Mission honors dead for Dia de los Muertos
Surrounded by gentrification and change, San Franciscans came together as a community for Dia de los Muertos, or Day of the Dead, to honor the passing of loved ones and ancestors every 2nd of November.
Despite the tradition’s origin within Latino upbringings, the event is open to a variety of cultures and backgrounds.
Many community members, like Monica Ortega, 34, hold the day very close to their hearts and as a form of coping with death. Ortega said she and her family were celebrating many loved ones who have passed:
“My dad, who has passed, loved this event so it makes sense that we honor him in this way.”
Ortega and her family have had the same altar spot at Garfield Square Park since her father died in 2013. The altar is decorated with photos and some of her father’s personal belongings, like hats and a car collection.
Ortega’s son, Juan Carlos Campos, told SFBay the reason behind the family’s specific altar spot:
“I remember one day we came to this park and ate Costco pizza and played soccer. … And my grandpa laid down in this exact spot and just watched us.

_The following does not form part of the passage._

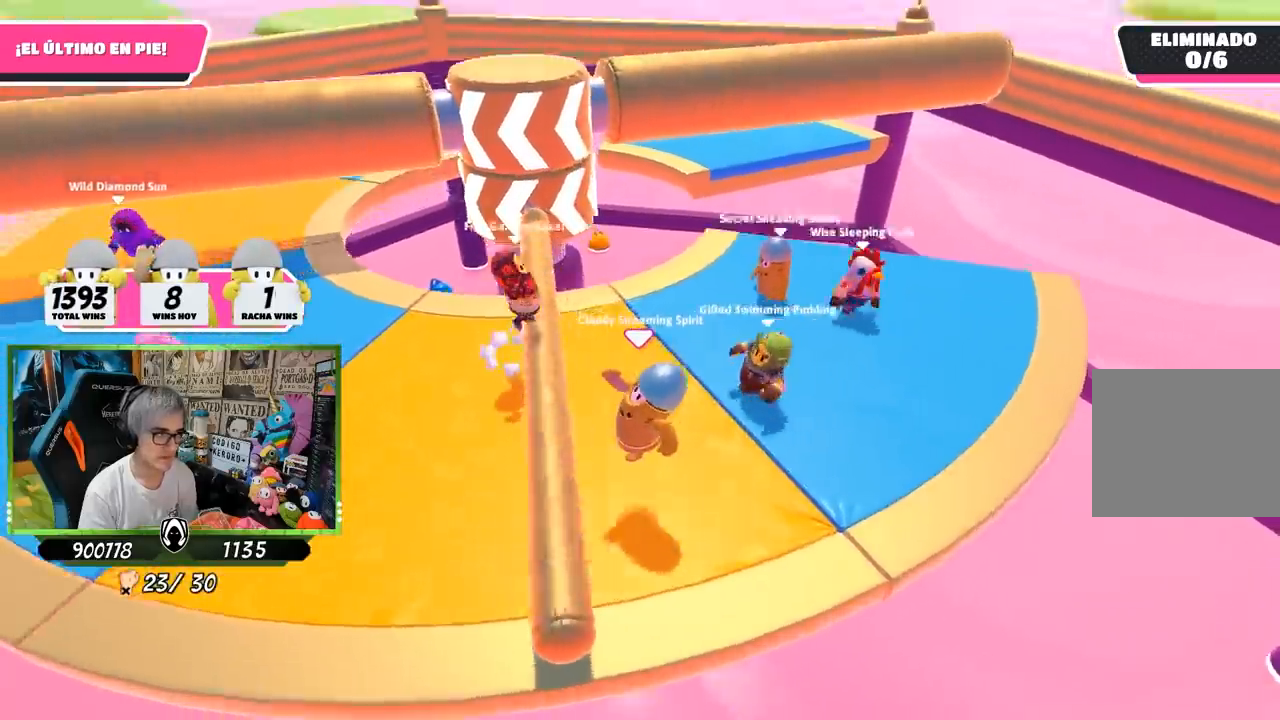
{"buttons": [], "left_stick": "right", "right_stick": "center", "events": [[67, "right_stick", "center"], [450, "left_stick", "up"], [500, "left_stick", "right"]]}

This is his spot.”
The Marigold Project has funded the festival of altars at Garfield Square Park for seven years. Melissa Lareau, volunteer event coordinator for Marigold, told SFBay:
“I think this event is magical because it is completely open to anyone. … It’s a place for the techie and the person who got evicted from their home to come together and honor their loved ones.”
The Marigold Project fundraises the whole year in order to put on the event, Lareau said, by applying for grants and crowd-funding through their Gofundme page. The proceeds go toward event permits and getting appropriate supplies, such as trash cans and compost bins, and also flowers and decorations for the altars.
Typically processions are similar at Day of the Dead celebrations across the U.S and Mexico. Festivities include face painting, skull decorations and elaborate altars. At Garfield Park Monday night, some altars were for specific people but others were a collective effort that were added to throughout the night.
April Vigil said her family’s altar has been a work-in-progress over the years, adding different decorations received as gifts to the family:
“This is our way of celebrating our family and the people we miss. … This is how we show we will never forget them.”
Along with the Festival of Altars, festivities carried on to 22nd and Bryant streets for the Day of the Dead Procession organized by the Rescue Culture Collective. The streets flooded with candles and people as Aztec dancers led the crowd with music and beats of their drums.
The changing streets of the Mission were alive with culture and tradition, and, according to Lareau, she expects the Day of the Dead festival to continue to flourish.